A designação oblitera Portugal de um mapa que parece estar sempre nublado deste lado do Atlântico. E traduz uma sobranceria simples: aqui, os americanos "a sério" são os que têm pele quase translúcida. O resto são os "outros" - asiáticos, africanos, e sobretudo hispânicos.

A estes chamam de brown people. Gente castanha, com a pele tostada pelo sol, que se vê a aparar o jardim e a limpar casas de banho. A atriz faz de empregada doméstica ou bomba latina. O ator faz de traficante mexicano. A empregada de mesa não recebe gorjeta porque os clientes do restaurante "só dão gorjeta a cidadãos", e ela, com a sua cor castanha, de certeza que passou a fronteira na calada da noite, por um qualquer túnel na fronteira com o Texas.

É o que se ouve de uma certa fação da população, a mesma que está enamorada com Donald Trump e a sua promessa de construir um muro entre os EUA e o México. A mesma que acredita que os "castanhos" e os "pretos" estão a rebentar com a segurança social, que desvaloriza o horror da escravatura. A que não quer ouvir falar espanhol porque o inglês é a língua oficial. A que se considera a raça dos "americanos a sério".

Quem vem de Portugal é apanhado na curva entre estas dinâmicas. Esta visão tragicamente racista expõe a hipocrisia dos americanos "a sério". Que raça é essa, pergunto, quase divertida, porque sei que a resposta vai ser um disparate. Os únicos americanos a sério nesta terra abençoada são os nativos, que um dia viram uns homens brancos chegar com barcos e roupas esquisitas a declararem que descobriram este lugar. Os nativos viram as suas terras, costumes e gentes usurpadas por homens que nasceram noutra parte do mundo. Perguntem aos membros que restam da tribo miccosukee o que é que acham dos "brancos" que vieram ocupar a Florida.

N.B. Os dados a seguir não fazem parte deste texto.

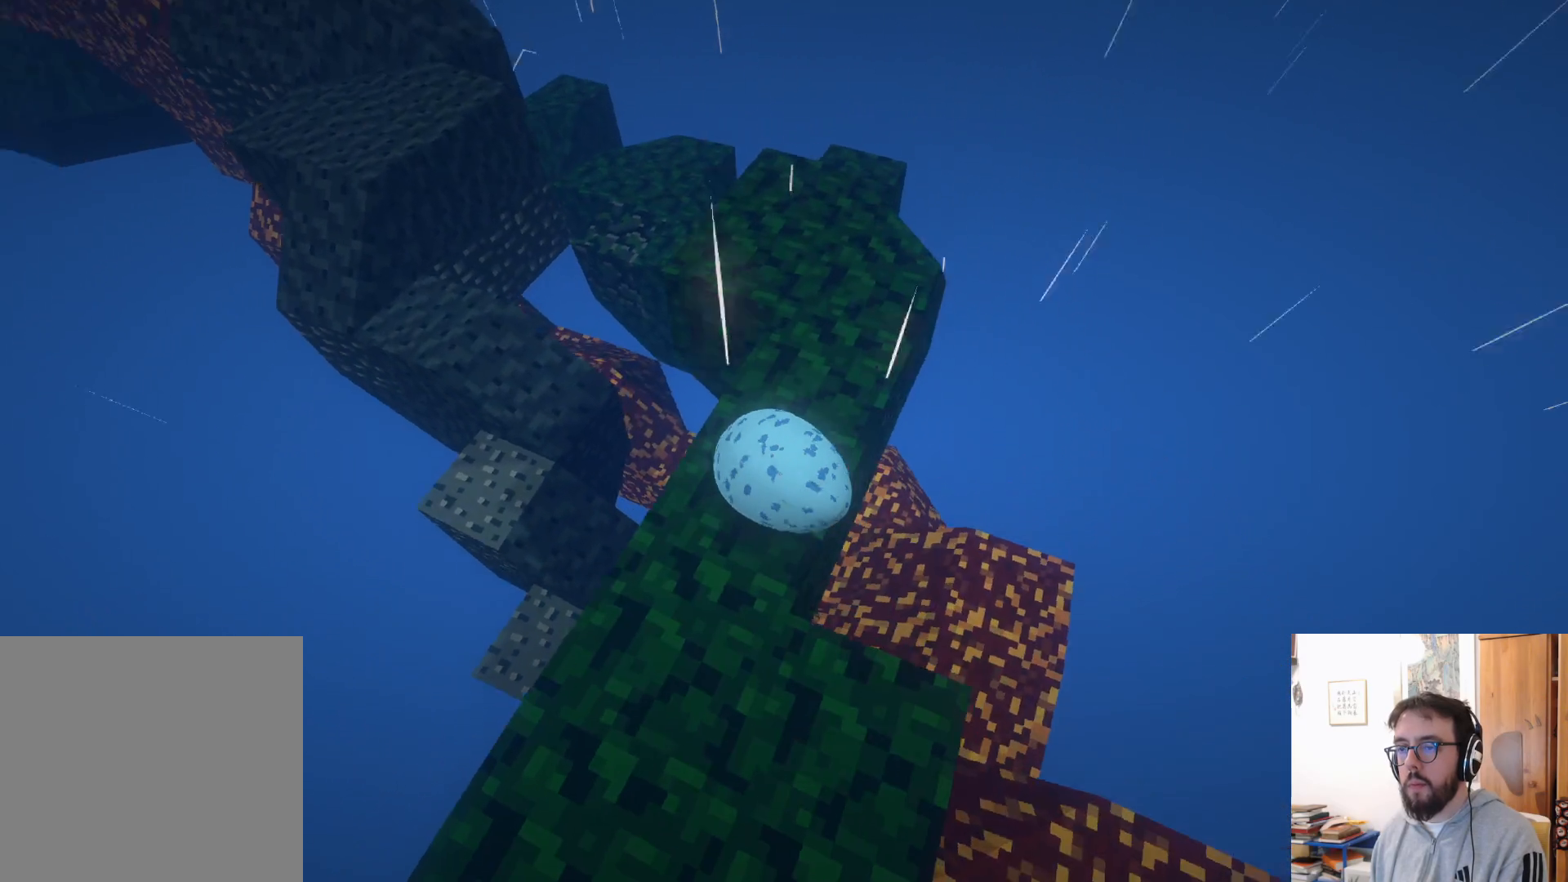
{"buttons": [], "left_stick": "left", "right_stick": "left", "events": [[100, "right_stick", "center"], [200, "left_stick", "up"], [416, "left_stick", "left"], [483, "right_stick", "left"]]}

Aqui, toda a gente descende de imigrantes. Vieram de Inglaterra, da Irlanda, da Escócia, da Itália, da Holanda. Se são brancos e de olhos azuis, é porque os antepassados nasceram noutros cantos do mundo. Como é que sucede haver uma raça de americanos "a sério" com ADN estrangeiro?

Este é um dos fundamentos da profunda divisão política e social que aflige este país, the land of the free. De um lado, os que acreditam numa visão da América que defende a liberdade de expressão, o sonho de começar do nada e vencer na vida, num multiculturalismo que torna as interações diárias ricas e diversas. Um país que assenta nos imigrantes. Do outro lado, os que querem proteger uma grandeza que acreditam ter sido desmantelada pelos "outros". Make America great again baseia-se nessa crença de que este país foi grandioso um dia e agora caiu na desgraça. Um dia, quando? Nos anos de segregação racial, quando os negros não podiam usar as mesmas casas de banho que os brancos? Quando as mulheres não podiam abrir conta bancária?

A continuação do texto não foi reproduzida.